**Records supplied:**
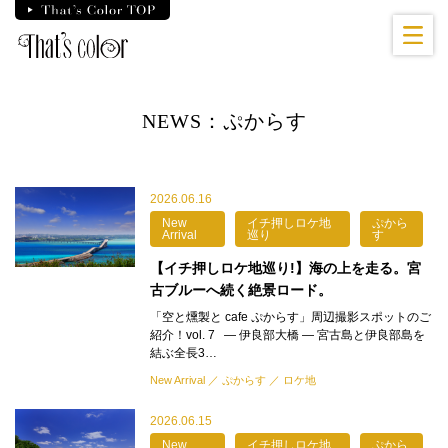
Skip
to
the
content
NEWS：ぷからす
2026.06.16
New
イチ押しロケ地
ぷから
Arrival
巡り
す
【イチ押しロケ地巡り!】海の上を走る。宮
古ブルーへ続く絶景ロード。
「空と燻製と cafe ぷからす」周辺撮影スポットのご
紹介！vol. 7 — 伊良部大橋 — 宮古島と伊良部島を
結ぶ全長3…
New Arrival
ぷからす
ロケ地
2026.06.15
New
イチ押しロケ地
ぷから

--

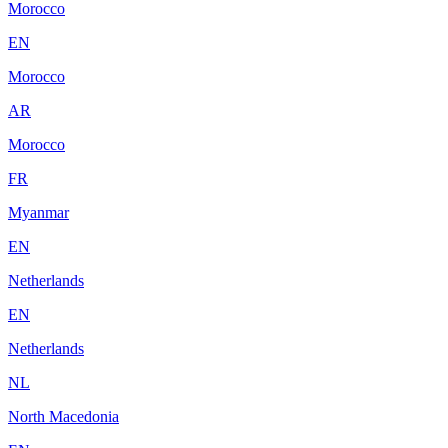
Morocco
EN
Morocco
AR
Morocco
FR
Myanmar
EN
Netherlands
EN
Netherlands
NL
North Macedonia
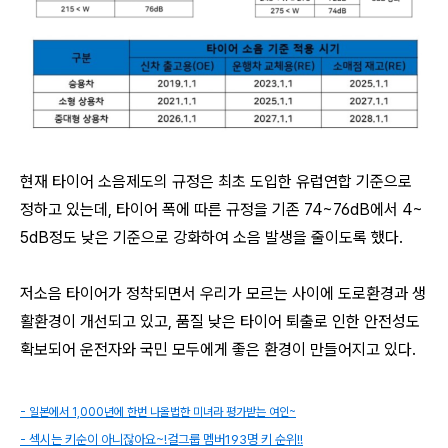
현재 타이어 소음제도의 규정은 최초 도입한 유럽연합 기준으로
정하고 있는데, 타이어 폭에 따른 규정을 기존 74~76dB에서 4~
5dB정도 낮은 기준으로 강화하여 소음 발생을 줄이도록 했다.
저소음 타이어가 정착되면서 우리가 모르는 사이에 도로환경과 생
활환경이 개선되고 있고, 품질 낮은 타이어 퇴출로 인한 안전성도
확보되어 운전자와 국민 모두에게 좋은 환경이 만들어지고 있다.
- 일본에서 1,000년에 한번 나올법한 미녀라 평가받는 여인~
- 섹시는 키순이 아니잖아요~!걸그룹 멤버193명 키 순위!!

**What this task involves:**
Above are the records; copy exactly the lines from the line with "정하고 있는데, 타이어 폭에 따른 규정을 기존 74~76dB에서 4~" through the line with "- 섹시는 키순이 아니잖아요~!걸그룹 멤버193명 키 순위!!", both included.

**Exercise output:**
정하고 있는데, 타이어 폭에 따른 규정을 기존 74~76dB에서 4~
5dB정도 낮은 기준으로 강화하여 소음 발생을 줄이도록 했다.
저소음 타이어가 정착되면서 우리가 모르는 사이에 도로환경과 생
활환경이 개선되고 있고, 품질 낮은 타이어 퇴출로 인한 안전성도
확보되어 운전자와 국민 모두에게 좋은 환경이 만들어지고 있다.
- 일본에서 1,000년에 한번 나올법한 미녀라 평가받는 여인~
- 섹시는 키순이 아니잖아요~!걸그룹 멤버193명 키 순위!!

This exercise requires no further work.